Demonstrating Meaningful Use – Medication Allergy List

Objective: Maintain active medication allergy list.
Measure: More than 80 percent of all unique patients seen by the EP have at least one entry (or an indication that the patient has no known medication allergies) recorded as structured data.
Exclusion: No exclusion.
Full Details: PDF

See video below on the medication allergy list:

 

Chances are, you already ask your patients if they have any known medication allergies, so this requirement, just like the medication list, will simply be a modification of what you do with that information.  This is a requirement that office support staff can help with-just make sure you review their work.

The medication allergy list is located on the left side of the patient chart.

If the patient has no known allergies, simply check the box on the upper right that says “No Allergies”.  Patients with no known allergies are easy.  You are done at this point.  However, if the patient does have known allergies, continue on to the next steps.

If the patient does have allergies, click the “Add Allergy” button to begin documenting the allergy.

Begin by clicking “Select Drug” to bring up the medication search.

Begin typing the name of the medication you are looking for.  Once you see it in the list, click on its name and click the “Select” button.

To document the reaction, select the appropriate reaction from the Reaction drop down and click the green plus button.  You can select multiple reactions using the same process.  On this screen you can also document when the patient first learned of their reaction, as well as record any notes that may be pertinent.  Click the “Save” button when you have completed documenting the allergy.

The patient’s allergy will now show up in the allergy list.  Simply follow the same process to add any other medication allergies the patient has.

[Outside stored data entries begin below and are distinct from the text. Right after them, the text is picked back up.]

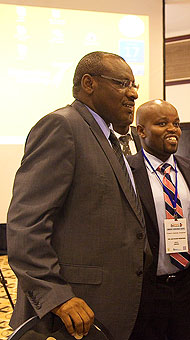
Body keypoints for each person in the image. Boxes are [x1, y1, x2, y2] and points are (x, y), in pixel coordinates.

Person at [7, 51, 147, 340]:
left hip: (109, 304)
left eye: (134, 85)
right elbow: (26, 225)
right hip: (70, 312)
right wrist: (56, 296)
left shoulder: (108, 137)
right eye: (122, 83)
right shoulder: (62, 126)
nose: (133, 94)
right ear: (88, 83)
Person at [127, 99, 190, 340]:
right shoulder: (126, 172)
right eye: (162, 123)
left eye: (176, 123)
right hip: (148, 289)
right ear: (141, 131)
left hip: (188, 284)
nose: (173, 129)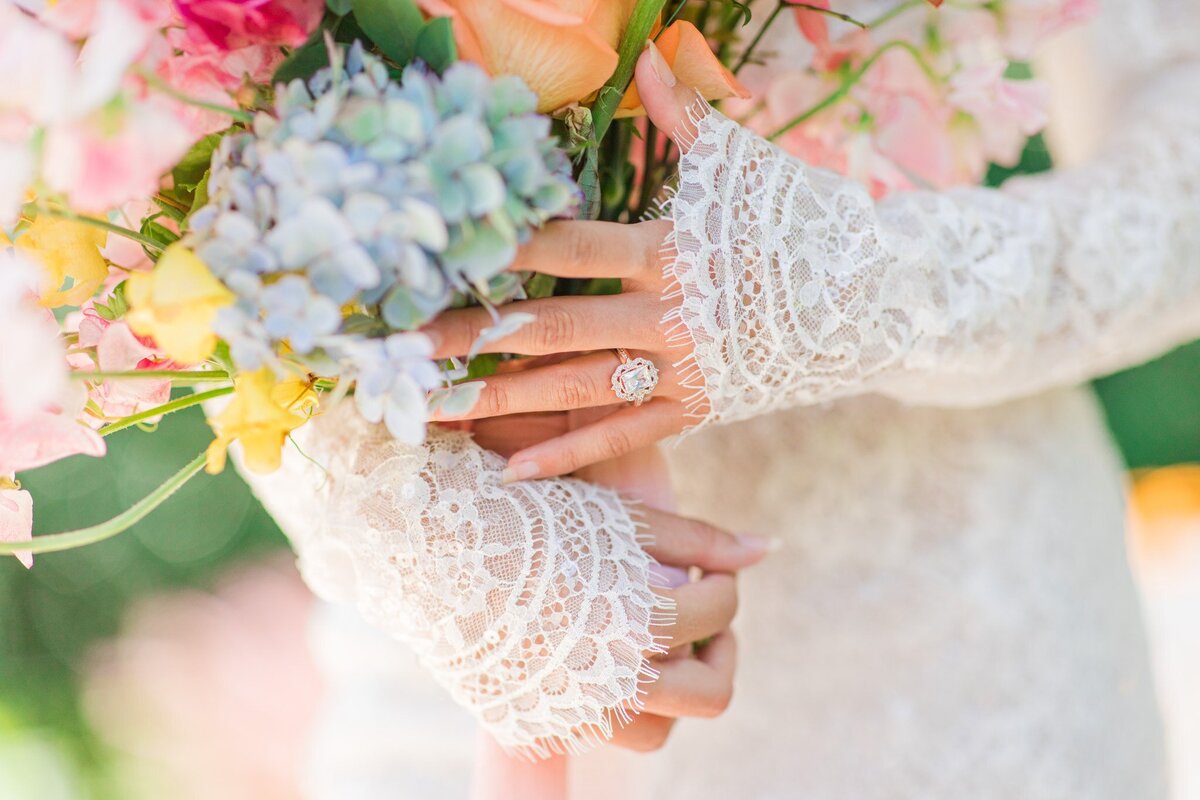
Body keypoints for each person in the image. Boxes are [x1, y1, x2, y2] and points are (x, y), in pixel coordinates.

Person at [243, 0, 1200, 796]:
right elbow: (181, 214)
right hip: (467, 625)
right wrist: (402, 521)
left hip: (941, 631)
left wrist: (860, 286)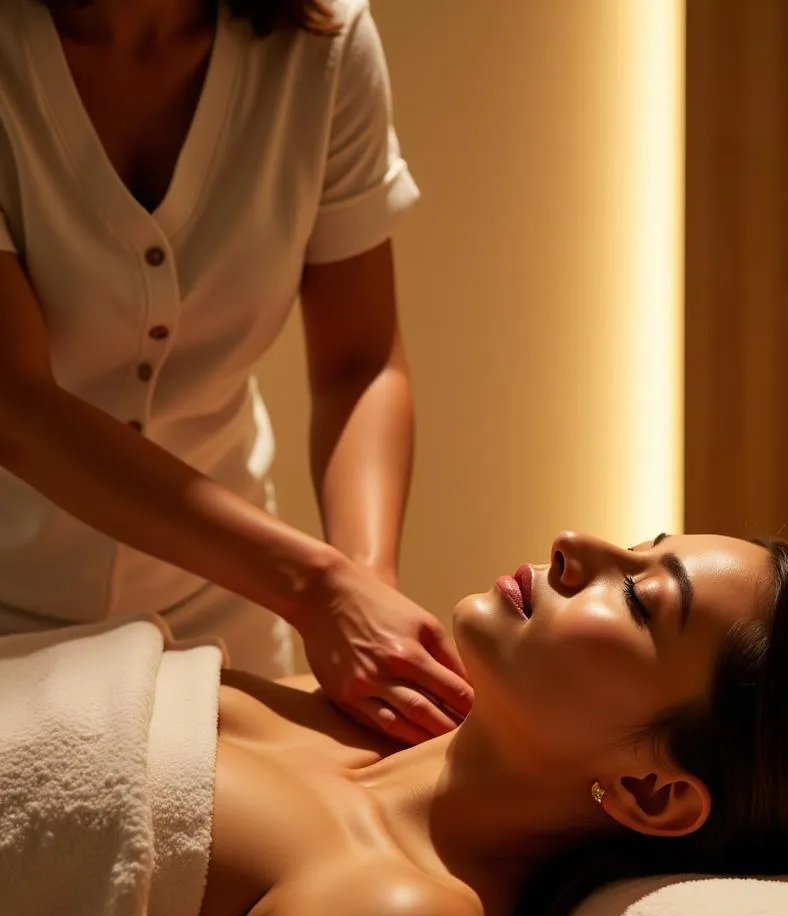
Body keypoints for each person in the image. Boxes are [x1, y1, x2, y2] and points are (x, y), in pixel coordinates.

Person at [159, 530, 788, 916]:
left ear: (652, 792)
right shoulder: (350, 703)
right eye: (639, 540)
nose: (574, 544)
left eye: (638, 597)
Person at [0, 0, 471, 744]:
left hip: (228, 622)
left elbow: (360, 363)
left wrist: (366, 581)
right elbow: (16, 406)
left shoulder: (323, 44)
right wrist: (318, 588)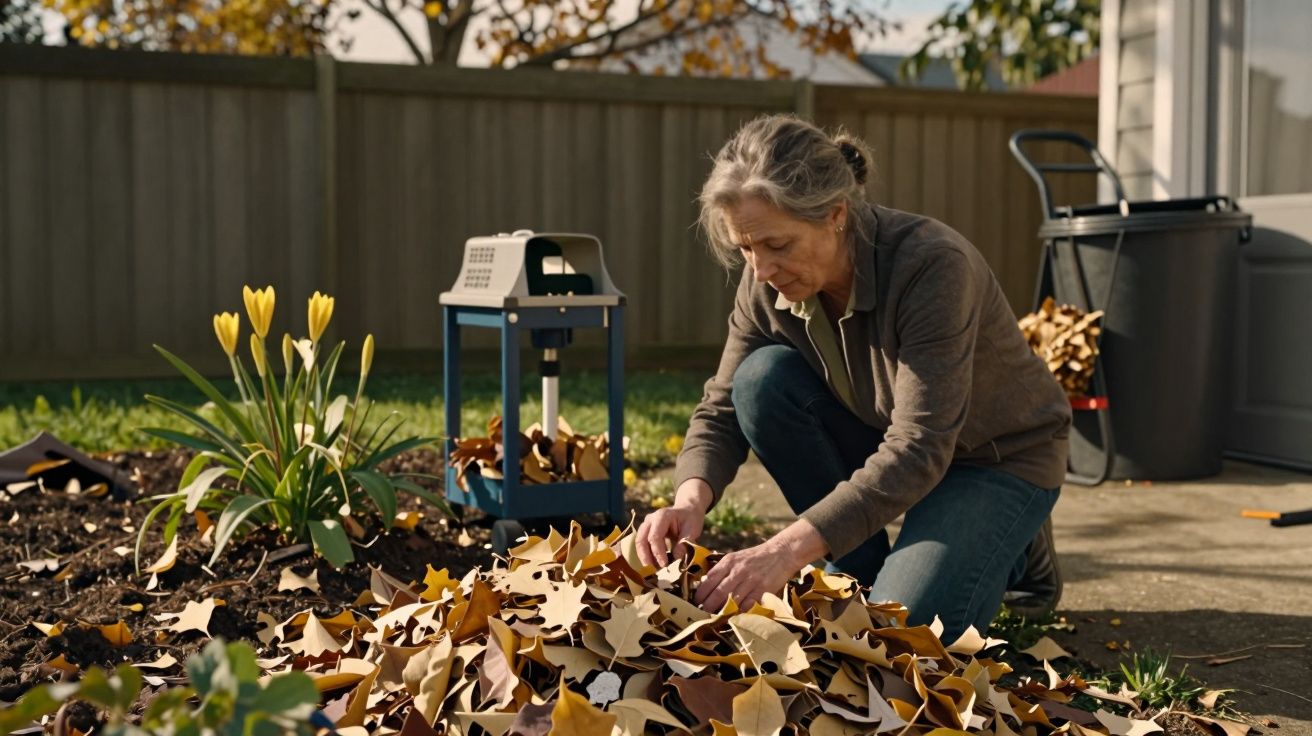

Demonstrating Meaningful Use – Medication List

Objective: Maintain active medication list.
Measure: More than 80 percent of all unique patients seen by the EP have at least one entry (or an indication that the patient is not currently prescribed any medication) recorded as structured data.
Exclusion: No exclusion.
Full Details: PDF

See video below on the medication list:

 

Chances are, you already ask your patients if they are currently taking any medications, so this requirement will simply be a modification of what you do with that information.  This is a requirement that office support staff can help with just make sure you review their work.

The Medication List is located on the left side of the patient chart.

If the patient is not currently taking any medications, simply check the “No Medications” box.

If the patient is currently taking medications, click the “Add Medication” button to add the patient’s medications to their Medication List.

To begin documenting the patient’s medications click the “Select Medication” button to bring up the medication search.

Begin typing the medication’s brand name or primary ingredient into the search box.  Once you see the medication you are looking for come up, click on its name and click the “Select” button.

Once you have the medication selected, you can include additional information about the patient’s medication, such as who prescribed it, when they started taking it, and any instructions they have been given by the prescriber. Note: a Start Date is required.

Finish entering the remainder of their medications and on subsequent visits, verify that the patient’s Medication List is up to date.